= Kumashpur =

Village in the Sonipat District of Haryana

Kumashpur, also spelled Kumaspur and Kumaspura, is a village within Municipal Corporation of Sonipat in Sonipat district of Haryana state in India. It is 11 km from Sonipat Junction railway station, 45 km from Maharana Pratap Inter State Bus Terminus at Kashmiri Gate, Delhi, and 190 km from Chandigarh on NH1 Grand Trunk Road.

== Etymology ==
Kumashpur is a village traditionally associated with the Rajput community, particularly members of the Chauhan clan. The village is believed to be named after Kaushal Singh Chauhan, an early ancestor or prominent figure from the Chauhan lineage who established or settled the area. Over time, Kumashpur developed as a settlement primarily inhabited by families of this Rajput clan.

== Community ==
Kumashpur village has a significant presence of the Rajput community.
Specifically those of Chauhan clan. Historically, the Chauhan’s have played an important role in the region, with a long-standing dominance and influence in the local administration and social structures.

=== History ===
The Chauhan of Kumashpur have been known for their military prowess and landholdings. Over the centuries, they have been a prominent community in the region. They belong to the Rajput community.

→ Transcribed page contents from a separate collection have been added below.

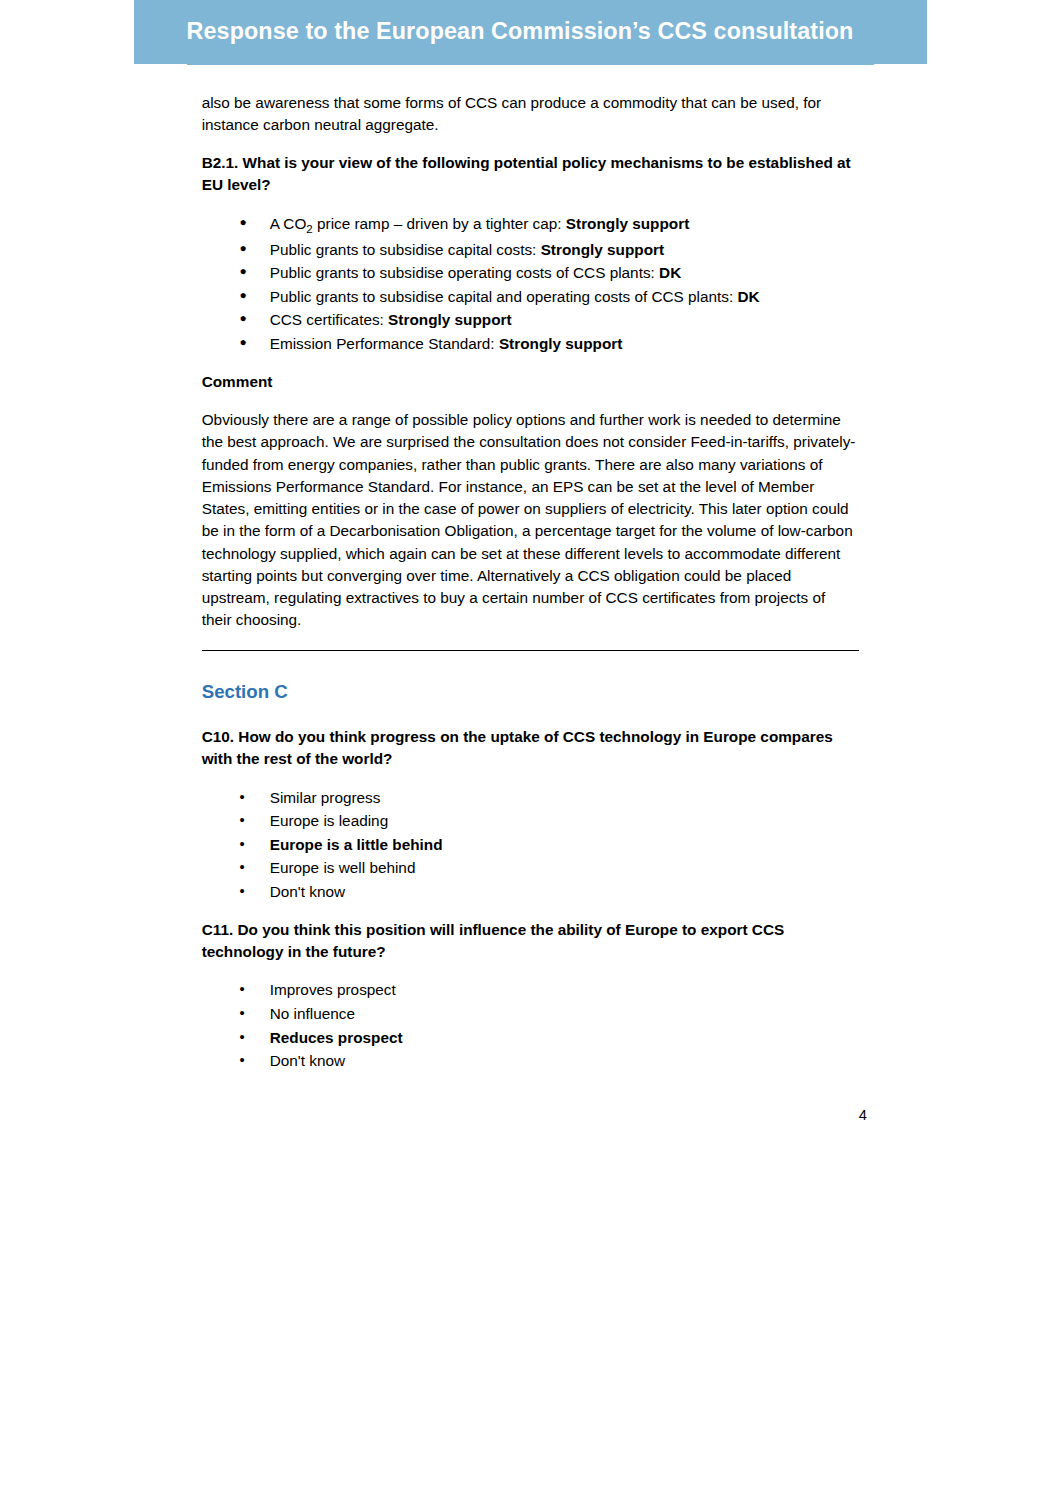Response to the European Commission’s CCS consultation
also be awareness that some forms of CCS can produce a commodity that can be used, for instance carbon neutral aggregate.
B2.1. What is your view of the following potential policy mechanisms to be established at EU level?
A CO2 price ramp – driven by a tighter cap: Strongly support
Public grants to subsidise capital costs: Strongly support
Public grants to subsidise operating costs of CCS plants: DK
Public grants to subsidise capital and operating costs of CCS plants: DK
CCS certificates: Strongly support
Emission Performance Standard: Strongly support
Comment
Obviously there are a range of possible policy options and further work is needed to determine the best approach. We are surprised the consultation does not consider Feed-in-tariffs, privately-funded from energy companies, rather than public grants. There are also many variations of Emissions Performance Standard. For instance, an EPS can be set at the level of Member States, emitting entities or in the case of power on suppliers of electricity. This later option could be in the form of a Decarbonisation Obligation, a percentage target for the volume of low-carbon technology supplied, which again can be set at these different levels to accommodate different starting points but converging over time. Alternatively a CCS obligation could be placed upstream, regulating extractives to buy a certain number of CCS certificates from projects of their choosing.
Section C
C10. How do you think progress on the uptake of CCS technology in Europe compares with the rest of the world?
Similar progress
Europe is leading
Europe is a little behind
Europe is well behind
Don't know
C11. Do you think this position will influence the ability of Europe to export CCS technology in the future?
Improves prospect
No influence
Reduces prospect
Don't know
4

The Chauhans of Kumashpur have historically held a prominent position in the Sonipat region. They were known for their role as Zaildars, a title associated with local feudal lords who managed land and maintained law and order in the area. This community's influence extended over a large part of the region, particularly during the feudal era.

The Chauhans of Kumashpur also use the title "Rana" as their surname, a practice rooted in their historical association with the Jundla and Gohana estate, where they served as head villages under the feudal lordship system. This title signifies their noble lineage and their role as leaders within the broader Chauhan Rajput clan.

=== Origins and the 36 Villages ===
The Chauhans of Kumashpur do not exist in isolation; they are a vital node in a much larger, historically significant network of 36 Chauhan Rajput villages scattered across the Sonipat district. The ancestry of this sprawling network is traced back to the city of Gohana, which acts as the foundational capital and regional epicenter for the clan. Historical records indicate Gohana was established by the Chauhan leader, Rana Tej Singh Chauhan.

This collective of 36 villages is strategically organized into two geographic clusters. A dense concentration of 12 villages surrounds the historical base of Gohana. The other 24 form an unbroken geographic corridor stretching from the Delhi border—anchored by the nearby town of Kundli, which is itself recognized as a major Rajput stronghold—all the way to Murthal, which caps the end of this belt. Kumashpur is woven directly into this specific regional corridor.

Throughout the Sonipat district, these Chauhan Rajputs predominantly use Rana as their surname, a custom proudly maintained in settlements spanning from Kundli till Murthal. This title is a direct nod to their Gohana roots, signifying their noble heritage and historical autonomy as headmen within the wider Chauhan lineage.

=== Zaildari System and Main Villages ===
While Kumashpur remains a crucial part of this agrarian fabric, the most dominant Chauhan villages in the immediate area are Murthal, Kundli, Nahri, Khewra, Jakhauli and many more. Unlike traditional panchayats, these primary villages historically managed the surrounding territories through the Zaildar system. Zaildars functioned as regional feudal authorities, tasked with overseeing vast agricultural estates, gathering revenue, and upholding local law and order.

The demographic and administrative weight of these nodal villages was cemented by their respective Zaildars:

- Murthal anchors the 24-village corridor and stands today as the most populous Rajput-dominated village in Sonipat, with a Chauhan population nearing 18,000. Its historical foundation and governance are credited to Zaildar Rana Malhan Singh Chauhan.
- Jakhauli operated as another massive regional power center and was historically commanded by the influential Zaildar Rana Harphul Singh.

== Chauhan of Kumashpur ==
The Chauhans of Kumashpur were historically important figures in the Sonipat region. They were known as Zaildar, a title associated with feudal lords who managed land and maintained order in the region.